Some related and more recent reading:
https://web.eecs.umich.edu/~weimerw/p/weimer-dsn2020-kshot.pdfThe provided alternative within OpenVMS is a rolling reboot in a cluster, with cluster-aware apps. That's documented and supported, and works well. Works within Galaxy configurations, too.
There's not much documentation on creating cluster-aware apps unfortunately, and the necessary APIs are scattered around the docs, but various developers have succeeded in that task. I've written a few of these cluster-aware apps over the years too, though the cluster pricing scared many if not most sites away from that approach.
Another option here is Erlang, as well.
Quiescing apps and triggering some shadowing shenanigans was an option for obtaining consistent backups, though lots of apps "borrowed" a database with journaling support. Some few apps use RMS journaling too, but that feature never caught on widely.
What about process migration?
Like Galaxy on Alpha?
OpenVMS Galaxy can't migrate processes across instances, though. Processors, yes.

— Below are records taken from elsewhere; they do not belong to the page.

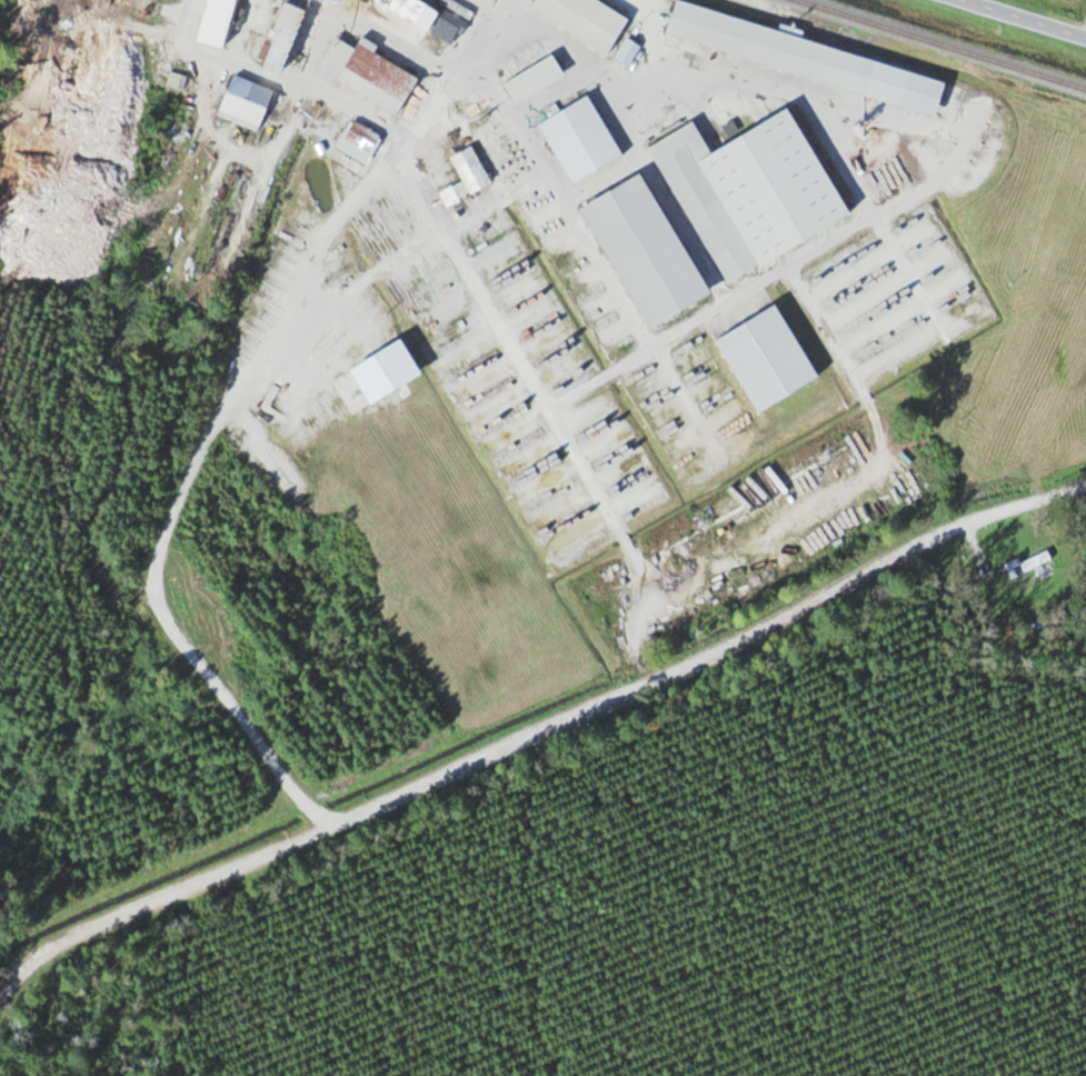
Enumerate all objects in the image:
building: (332, 1)
building: (425, 18)
road: (1021, 19)
building: (583, 20)
building: (213, 22)
road: (1084, 35)
building: (280, 36)
railway: (943, 44)
building: (627, 52)
building: (804, 58)
building: (367, 73)
building: (532, 79)
building: (244, 102)
building: (579, 137)
building: (358, 141)
building: (465, 176)
building: (748, 192)
building: (642, 251)
building: (764, 358)
building: (1029, 564)
building: (606, 632)
road: (538, 734)

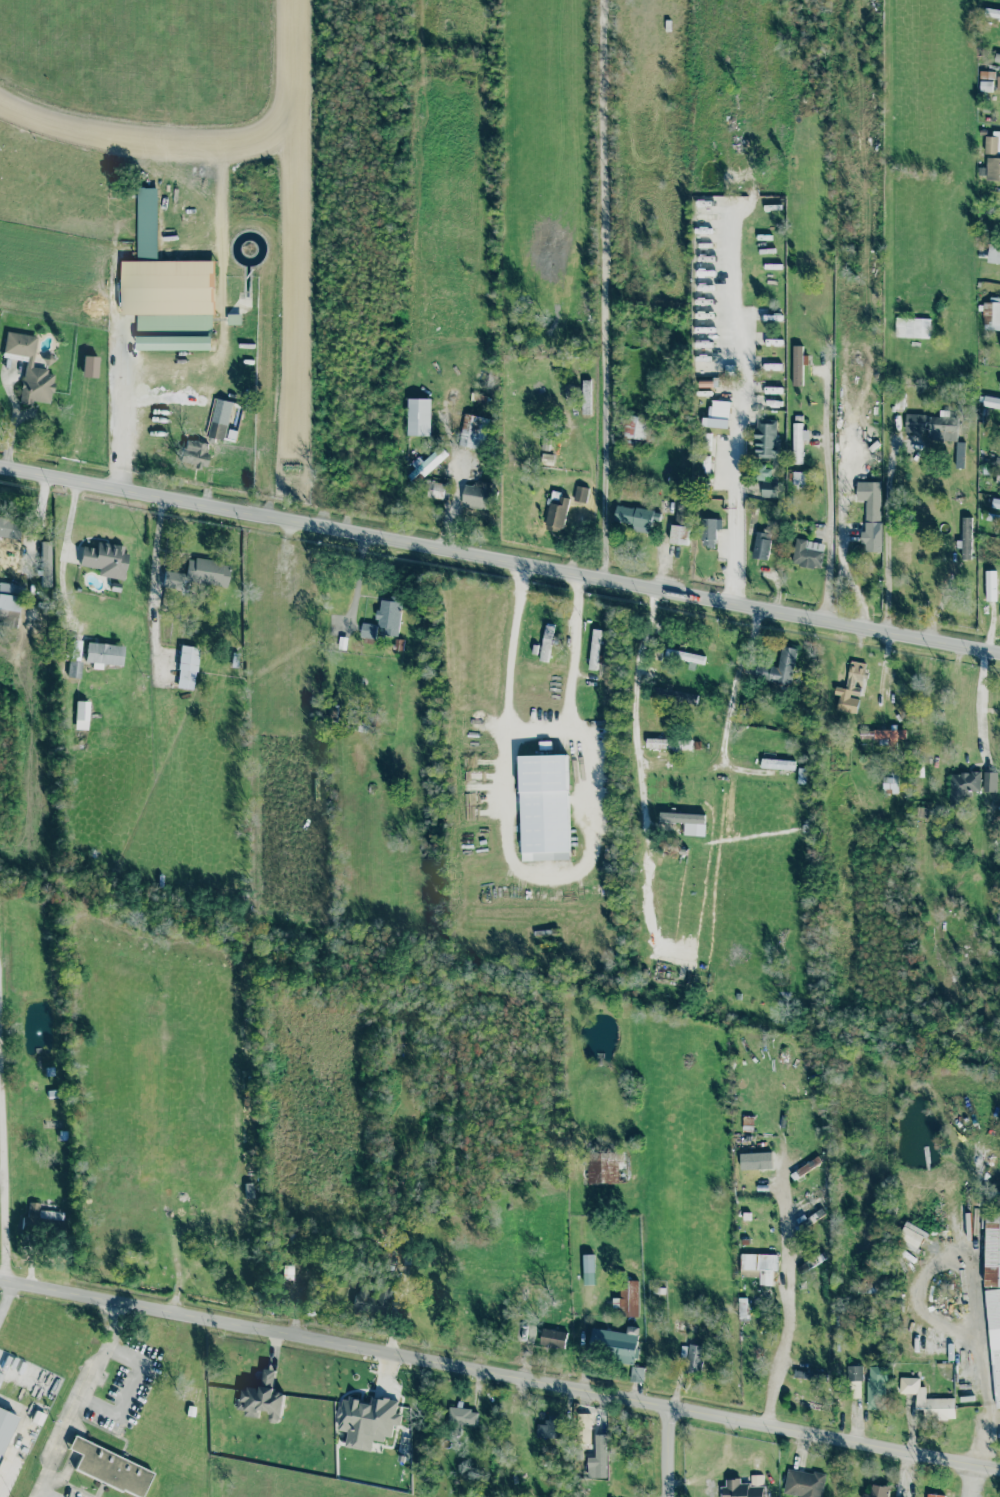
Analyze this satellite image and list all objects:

Processes, no.
Semi-related, DEC had Checkpoint-Restart AKA Snapshot AKA FastBoot on standalone VAX workstations, and had support for that starting at OpenVMS VAX V6.0, and support for that was withdrawn at OpenVMS VAX V7.1.
There is vMotion for virtual machines on ESXi, but that's not exactly the same.
You're most definitely right about that. It's not the same.
I'd not expect to see anything approaching KSplice for OpenVMS from VSI.